**Task to carry out:** Would you please transcribe, exactly as written, the lines of the entries below starting at the one that holds "segítségével próbálnak enyhíteni." and ending at the one that holds "A szemgyulladás igen", both included?

**Study material:**
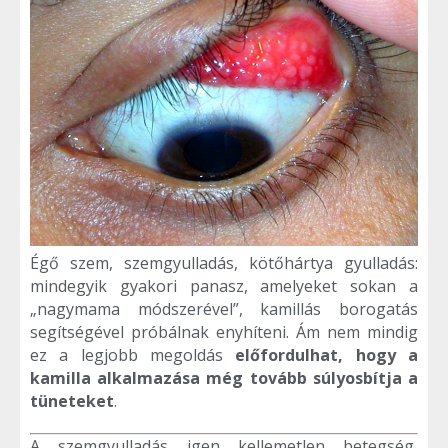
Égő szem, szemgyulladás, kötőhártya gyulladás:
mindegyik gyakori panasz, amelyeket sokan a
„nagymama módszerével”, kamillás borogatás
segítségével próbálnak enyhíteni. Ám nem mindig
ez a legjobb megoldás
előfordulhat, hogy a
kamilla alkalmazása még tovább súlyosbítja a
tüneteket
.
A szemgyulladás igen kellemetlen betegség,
--
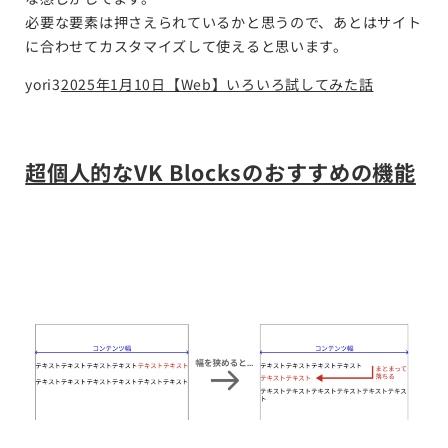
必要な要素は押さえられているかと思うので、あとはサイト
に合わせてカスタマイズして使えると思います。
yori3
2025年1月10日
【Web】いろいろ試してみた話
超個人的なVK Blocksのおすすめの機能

**Answer to this exercise:**
segítségével próbálnak enyhíteni. Ám nem mindig
ez a legjobb megoldás
előfordulhat, hogy a
kamilla alkalmazása még tovább súlyosbítja a
tüneteket
.
A szemgyulladás igen kellemetlen betegség,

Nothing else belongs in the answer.